For those further away, choices include:  Dried fruits, vegetables, roasted nuts, pumpkin or sunflower seeds, or herbs put in labeled plastic zip bags or plastic storage containers along with suggested uses or recipes; garlic braids; unshelled walnuts in plastic egg cartons (you could spray the carton’s exterior gold, then put a walnut in each compartment and tie with ribbon and nutcracker); lavender made into wands; lavender put into fabric sachet bags; flavored vinegars; pickles; jams/jellies; canned spiced fruits or herbed vegetables; sweet quick breads such as spiced pumpkin, apple, or pear baked in metal or foil pans and sealed with seasonal plastic wrap and tied with ribbon or raffia; your own popped corn, or un-popped corn in zip bags with cooking instructions; soaps; candles; honey; and whatever else you’ve grown to share.
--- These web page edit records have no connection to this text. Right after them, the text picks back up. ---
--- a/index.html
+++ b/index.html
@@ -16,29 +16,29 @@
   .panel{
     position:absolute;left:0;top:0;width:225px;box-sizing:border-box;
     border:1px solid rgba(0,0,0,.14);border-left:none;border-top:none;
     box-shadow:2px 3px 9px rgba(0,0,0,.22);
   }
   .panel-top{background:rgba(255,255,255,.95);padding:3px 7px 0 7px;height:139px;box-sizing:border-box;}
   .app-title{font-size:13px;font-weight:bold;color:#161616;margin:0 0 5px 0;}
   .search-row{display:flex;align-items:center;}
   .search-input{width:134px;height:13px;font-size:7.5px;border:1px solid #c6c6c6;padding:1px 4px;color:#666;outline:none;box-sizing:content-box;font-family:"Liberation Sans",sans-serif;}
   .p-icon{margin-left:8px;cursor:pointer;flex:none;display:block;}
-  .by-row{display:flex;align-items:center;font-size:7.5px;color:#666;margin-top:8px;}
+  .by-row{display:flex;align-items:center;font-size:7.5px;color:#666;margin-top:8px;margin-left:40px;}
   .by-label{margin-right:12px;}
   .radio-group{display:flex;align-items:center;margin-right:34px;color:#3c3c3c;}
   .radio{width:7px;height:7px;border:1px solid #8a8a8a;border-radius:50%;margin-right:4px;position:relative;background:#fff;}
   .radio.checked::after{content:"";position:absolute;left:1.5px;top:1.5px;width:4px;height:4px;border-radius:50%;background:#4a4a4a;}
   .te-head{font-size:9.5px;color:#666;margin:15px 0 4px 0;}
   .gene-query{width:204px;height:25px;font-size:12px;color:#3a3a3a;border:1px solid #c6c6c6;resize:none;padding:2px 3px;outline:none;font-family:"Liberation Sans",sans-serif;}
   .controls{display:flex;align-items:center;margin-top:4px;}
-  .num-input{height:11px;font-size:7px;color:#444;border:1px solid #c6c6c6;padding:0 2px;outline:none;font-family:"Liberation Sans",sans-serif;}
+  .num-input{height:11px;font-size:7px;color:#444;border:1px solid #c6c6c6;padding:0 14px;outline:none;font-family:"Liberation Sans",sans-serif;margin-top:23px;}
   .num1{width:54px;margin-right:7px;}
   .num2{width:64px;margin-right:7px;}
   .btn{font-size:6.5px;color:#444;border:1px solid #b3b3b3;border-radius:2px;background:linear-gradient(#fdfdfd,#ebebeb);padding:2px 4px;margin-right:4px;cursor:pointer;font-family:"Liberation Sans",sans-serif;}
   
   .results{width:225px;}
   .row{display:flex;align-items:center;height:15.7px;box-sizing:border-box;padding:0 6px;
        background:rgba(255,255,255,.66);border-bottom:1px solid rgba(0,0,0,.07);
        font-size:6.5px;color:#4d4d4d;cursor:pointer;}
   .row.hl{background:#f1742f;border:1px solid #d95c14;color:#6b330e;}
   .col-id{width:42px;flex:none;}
All you need now are colorful ribbons, raffia, jute, hemp, and sprigs of herbs to tie things up, handmade covers for jars and bottle caps as well as your own gift tags. And lastly, don’t forget some treats for those well deserving pets!

Whether near or far,

In a box or jar

A gardener’s gift

Will the spirit lift.



You should find all you need in your own garden, pantry, fridge, or freezer.



Perfect Seasoned Popcorn

2 tablespoons cooking olive oil

½ cup fresh popcorn kernels and 3 extra kernels


Put oil in large heavy-lidded pot and heat over medium high heat. Drop in extra kernels and put on lid.  If they pop, the oil is ready.  Remove kernels and pour in remaining kernels then replace lid slightly ajar. Shake pan about every 30 seconds to circulate kernels. When popping ceases, remove pan from heat and pour corn into large bowl. Season with salt to taste or try one of the following.
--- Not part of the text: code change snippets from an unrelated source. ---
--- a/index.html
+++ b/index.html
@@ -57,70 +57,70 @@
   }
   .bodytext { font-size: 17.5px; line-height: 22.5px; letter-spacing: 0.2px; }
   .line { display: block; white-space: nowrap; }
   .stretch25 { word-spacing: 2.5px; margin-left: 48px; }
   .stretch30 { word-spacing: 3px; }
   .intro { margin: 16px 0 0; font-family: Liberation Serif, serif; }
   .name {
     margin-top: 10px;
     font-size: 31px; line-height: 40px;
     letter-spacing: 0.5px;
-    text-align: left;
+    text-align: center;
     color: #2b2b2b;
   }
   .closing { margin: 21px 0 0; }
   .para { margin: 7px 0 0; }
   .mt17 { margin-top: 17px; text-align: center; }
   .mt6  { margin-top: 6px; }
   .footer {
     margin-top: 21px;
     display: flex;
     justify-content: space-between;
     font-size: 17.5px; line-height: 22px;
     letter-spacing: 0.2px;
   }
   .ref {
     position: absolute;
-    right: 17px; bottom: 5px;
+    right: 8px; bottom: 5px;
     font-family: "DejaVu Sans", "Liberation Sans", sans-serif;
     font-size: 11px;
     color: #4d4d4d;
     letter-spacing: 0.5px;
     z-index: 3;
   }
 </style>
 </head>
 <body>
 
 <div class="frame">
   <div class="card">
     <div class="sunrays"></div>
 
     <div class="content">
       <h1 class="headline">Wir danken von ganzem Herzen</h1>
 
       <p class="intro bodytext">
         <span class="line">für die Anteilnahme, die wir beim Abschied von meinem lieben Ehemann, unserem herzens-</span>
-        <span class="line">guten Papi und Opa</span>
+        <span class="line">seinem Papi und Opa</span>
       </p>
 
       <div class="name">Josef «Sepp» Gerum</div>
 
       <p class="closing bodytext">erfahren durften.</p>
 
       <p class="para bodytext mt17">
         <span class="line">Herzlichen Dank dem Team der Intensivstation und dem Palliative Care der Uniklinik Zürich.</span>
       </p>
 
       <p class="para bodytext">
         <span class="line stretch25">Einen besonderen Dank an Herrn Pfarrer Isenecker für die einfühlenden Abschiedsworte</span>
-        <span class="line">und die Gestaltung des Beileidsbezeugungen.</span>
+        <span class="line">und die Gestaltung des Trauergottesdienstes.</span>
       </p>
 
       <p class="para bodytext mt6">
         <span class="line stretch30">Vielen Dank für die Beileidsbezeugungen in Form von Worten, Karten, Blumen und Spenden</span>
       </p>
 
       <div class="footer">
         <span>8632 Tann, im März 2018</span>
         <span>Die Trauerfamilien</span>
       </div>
Sprinkle on popped corn to taste:

1 tablespoon ground cinnamon mixed with ¼ cup of coconut sugar. Store in jar.

Sprinkle on Grated Italian parmesan cheese mix (the shelf stable kind in a green can).

Trader Joe’s Chile Lime Sprinkle


Don’t Forget the Dog!                      


2 cups oat flour

¾ cup regular rolled oats

1 cup unsweetened organic applesauce (your own, of course)
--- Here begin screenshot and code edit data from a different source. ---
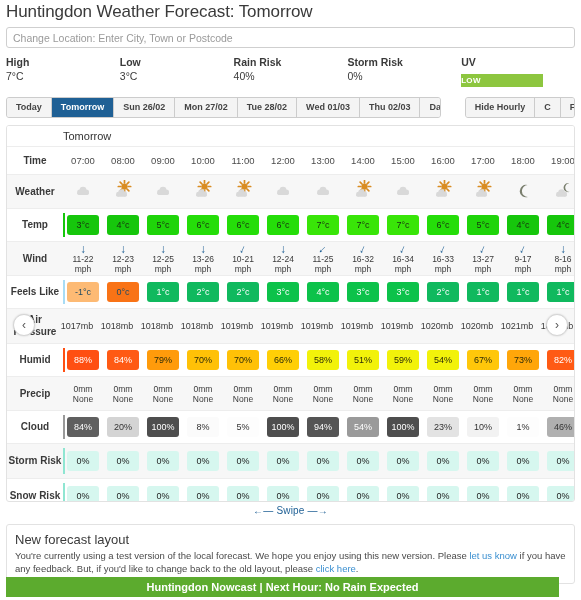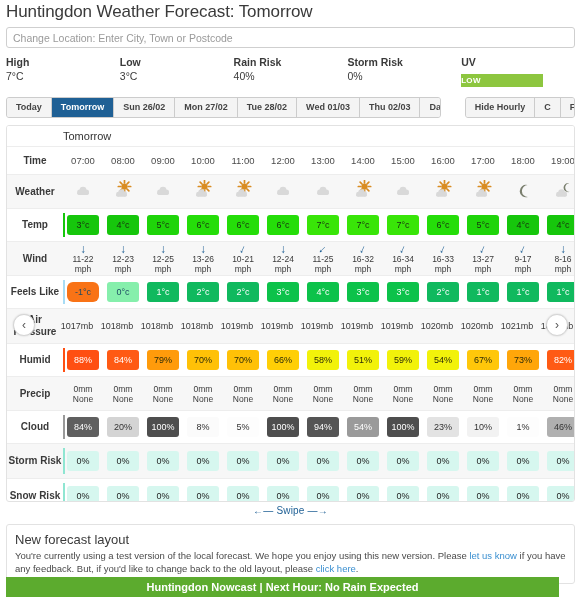--- a/index.html
+++ b/index.html
@@ -557,24 +557,24 @@
             <div class="wind-txt">mph</div>
           </div>
         </div>
     </div>
 
     <div class="row r-feels">
       <div class="rowlab">Feels Like</div>
       <div class="cells" id="cells-feels">
           <div class="cell">
             <div class="accent" style="background: rgb(168, 220, 245);"></div>
-            <div class="badge" style="background: #f97316; color: rgb(29, 74, 99); border-radius: 6px;">-1°c</div>
-          </div>
-          <div class="cell">
-            <div class="badge" style="background: #86efac; color: rgb(29, 74, 99);">0°c</div>
+            <div class="badge" style="background: #fdba74; color: rgb(29, 74, 99);">-1°c</div>
+          </div>
+          <div class="cell">
+            <div class="badge" style="background: #f97316; color: rgb(29, 74, 99);">0°c</div>
           </div>
           <div class="cell">
             <div class="badge" style="background: rgb(16, 185, 94); color: rgb(255, 255, 255);">1°c</div>
           </div>
           <div class="cell">
             <div class="badge" style="background: rgb(16, 185, 94); color: rgb(255, 255, 255);">2°c</div>
           </div>
           <div class="cell">
             <div class="badge" style="background: rgb(16, 185, 94); color: rgb(255, 255, 255);">2°c</div>
           </div>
1 extra large egg, beaten with a fork

Preheat oven to 350°F. Line cookie sheet with parchment paper.

Mix together the flour and oats. Add applesauce and all but 1 tablespoon of egg.  Stir with wooden spoon until stiff dough forms. Roll in a rope and cut into 16 pieces. Roll each piece about 10” long, then form into a pretzel, pinching ends together. Brush remaining egg over each. Bake for 25-35 minutes. Cool and store airtight for up to 2 weeks or freeze. 1 pretzel=1 treat.




For the Feline

Catnip mice

Cut bullet-shaped tough fabric (heavy woven wool, denim, canvas) about 3”x 5”.

15” heavy string for each mouse tail

Hook and loop fastener (Velcro)

Dried catnip

Poly stuffing

Sew hook and loop fastener on both sides of flat end of mouse. With right sides together, stitch twice over the mouse catching in tail string near straight opening. Turn pocket and put in a bit of non-plastic stuffing to plump the body, then fill with dried catnip. Zip end closed. Include extra nip in a zip bag to replenish.